## Aim of the exercise
Count, in the data that follows, every line with the string "depth", and give that count as the whole reply.

[[ Exercise input open ]]

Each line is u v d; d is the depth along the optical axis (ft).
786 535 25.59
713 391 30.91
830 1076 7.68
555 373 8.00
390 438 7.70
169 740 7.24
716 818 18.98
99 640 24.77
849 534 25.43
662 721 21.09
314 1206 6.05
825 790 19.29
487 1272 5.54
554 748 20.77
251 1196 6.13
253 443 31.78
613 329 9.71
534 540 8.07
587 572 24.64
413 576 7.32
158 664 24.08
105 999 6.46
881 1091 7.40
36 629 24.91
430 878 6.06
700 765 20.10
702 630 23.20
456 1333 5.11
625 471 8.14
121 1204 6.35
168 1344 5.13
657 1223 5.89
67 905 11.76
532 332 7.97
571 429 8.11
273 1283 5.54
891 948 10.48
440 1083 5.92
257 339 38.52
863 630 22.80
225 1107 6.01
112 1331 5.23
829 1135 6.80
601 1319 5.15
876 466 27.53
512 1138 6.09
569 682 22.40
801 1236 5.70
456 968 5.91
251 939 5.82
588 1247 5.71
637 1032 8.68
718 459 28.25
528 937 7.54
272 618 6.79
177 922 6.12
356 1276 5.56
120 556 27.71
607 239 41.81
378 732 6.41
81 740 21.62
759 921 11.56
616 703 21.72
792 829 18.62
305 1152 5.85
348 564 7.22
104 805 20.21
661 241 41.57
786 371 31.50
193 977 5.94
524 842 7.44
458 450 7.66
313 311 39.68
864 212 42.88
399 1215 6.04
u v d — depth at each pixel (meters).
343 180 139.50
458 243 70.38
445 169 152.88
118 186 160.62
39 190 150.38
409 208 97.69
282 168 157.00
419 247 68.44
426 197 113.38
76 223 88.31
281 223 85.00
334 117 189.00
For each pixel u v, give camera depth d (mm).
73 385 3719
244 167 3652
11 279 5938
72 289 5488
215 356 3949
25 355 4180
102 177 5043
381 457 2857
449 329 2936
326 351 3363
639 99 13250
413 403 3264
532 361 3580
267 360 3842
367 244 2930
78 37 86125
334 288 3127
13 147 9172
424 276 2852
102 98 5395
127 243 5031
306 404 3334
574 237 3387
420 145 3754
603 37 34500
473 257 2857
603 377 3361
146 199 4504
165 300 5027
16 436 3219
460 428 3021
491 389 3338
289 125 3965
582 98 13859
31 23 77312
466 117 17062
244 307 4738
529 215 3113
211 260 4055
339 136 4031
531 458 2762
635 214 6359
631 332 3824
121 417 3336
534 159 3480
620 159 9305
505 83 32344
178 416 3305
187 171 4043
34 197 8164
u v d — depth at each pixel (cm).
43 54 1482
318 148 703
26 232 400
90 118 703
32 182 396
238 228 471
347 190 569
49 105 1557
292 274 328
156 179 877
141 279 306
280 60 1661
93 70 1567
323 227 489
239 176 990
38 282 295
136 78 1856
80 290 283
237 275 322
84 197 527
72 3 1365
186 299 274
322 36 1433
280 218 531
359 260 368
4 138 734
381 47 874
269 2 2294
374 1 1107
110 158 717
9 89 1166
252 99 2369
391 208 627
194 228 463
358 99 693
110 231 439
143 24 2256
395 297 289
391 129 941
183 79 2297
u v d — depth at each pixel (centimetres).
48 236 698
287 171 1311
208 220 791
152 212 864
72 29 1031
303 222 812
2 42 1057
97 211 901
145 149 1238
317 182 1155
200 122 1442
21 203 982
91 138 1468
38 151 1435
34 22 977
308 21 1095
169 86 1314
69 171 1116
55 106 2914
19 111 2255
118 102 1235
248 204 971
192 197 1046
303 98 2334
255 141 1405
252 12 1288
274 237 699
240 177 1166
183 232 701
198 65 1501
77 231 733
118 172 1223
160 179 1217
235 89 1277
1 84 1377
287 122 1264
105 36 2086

[[ Exercise input closed ]]

## Reply
5